■ What the task requires: When you repeat the records, keep every word exact and drop each picture.

[Extracted data Boundary: Start]

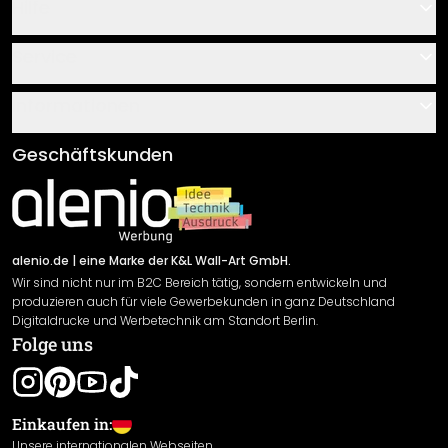
Hilfe
Kontakt
Service
Über uns
Gutscheine
Informationen
Fragen & Antworten
Klebe- und Montageanleitungen
AGB
Geschäftskunden
Material Übersicht
Impressum
Newsletter An-/Abmeldung
Versand & Zahlung
Sendungsverfolgung
Rücksendung
alenio.de
| eine Marke der K&L Wall-Art GmbH.
Wir sind nicht nur im B2C Bereich tätig, sondern entwickeln und
Widerrufsrecht
produzieren auch für viele Gewerbekunden in ganz Deutschland
Datenschutzerklärung
Digitaldrucke und Werbetechnik am Standort Berlin.
Folge uns
Gewährleistung
Leistungserklärung / CE-Zeichen
Cookie Einstellungen
Einkaufen in:
Unsere internationalen Webseiten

[Extracted data Boundary: End]

■ Your response:
Hilfe
Kontakt
Service
Über uns
Gutscheine
Informationen
Fragen & Antworten
Klebe- und Montageanleitungen
AGB
Geschäftskunden
Material Übersicht
Impressum
Newsletter An-/Abmeldung
Versand & Zahlung
Sendungsverfolgung
Rücksendung
alenio.de
| eine Marke der K&L Wall-Art GmbH.
Wir sind nicht nur im B2C Bereich tätig, sondern entwickeln und
Widerrufsrecht
produzieren auch für viele Gewerbekunden in ganz Deutschland
Datenschutzerklärung
Digitaldrucke und Werbetechnik am Standort Berlin.
Folge uns
Gewährleistung
Leistungserklärung / CE-Zeichen
Cookie Einstellungen
Einkaufen in:
Unsere internationalen Webseiten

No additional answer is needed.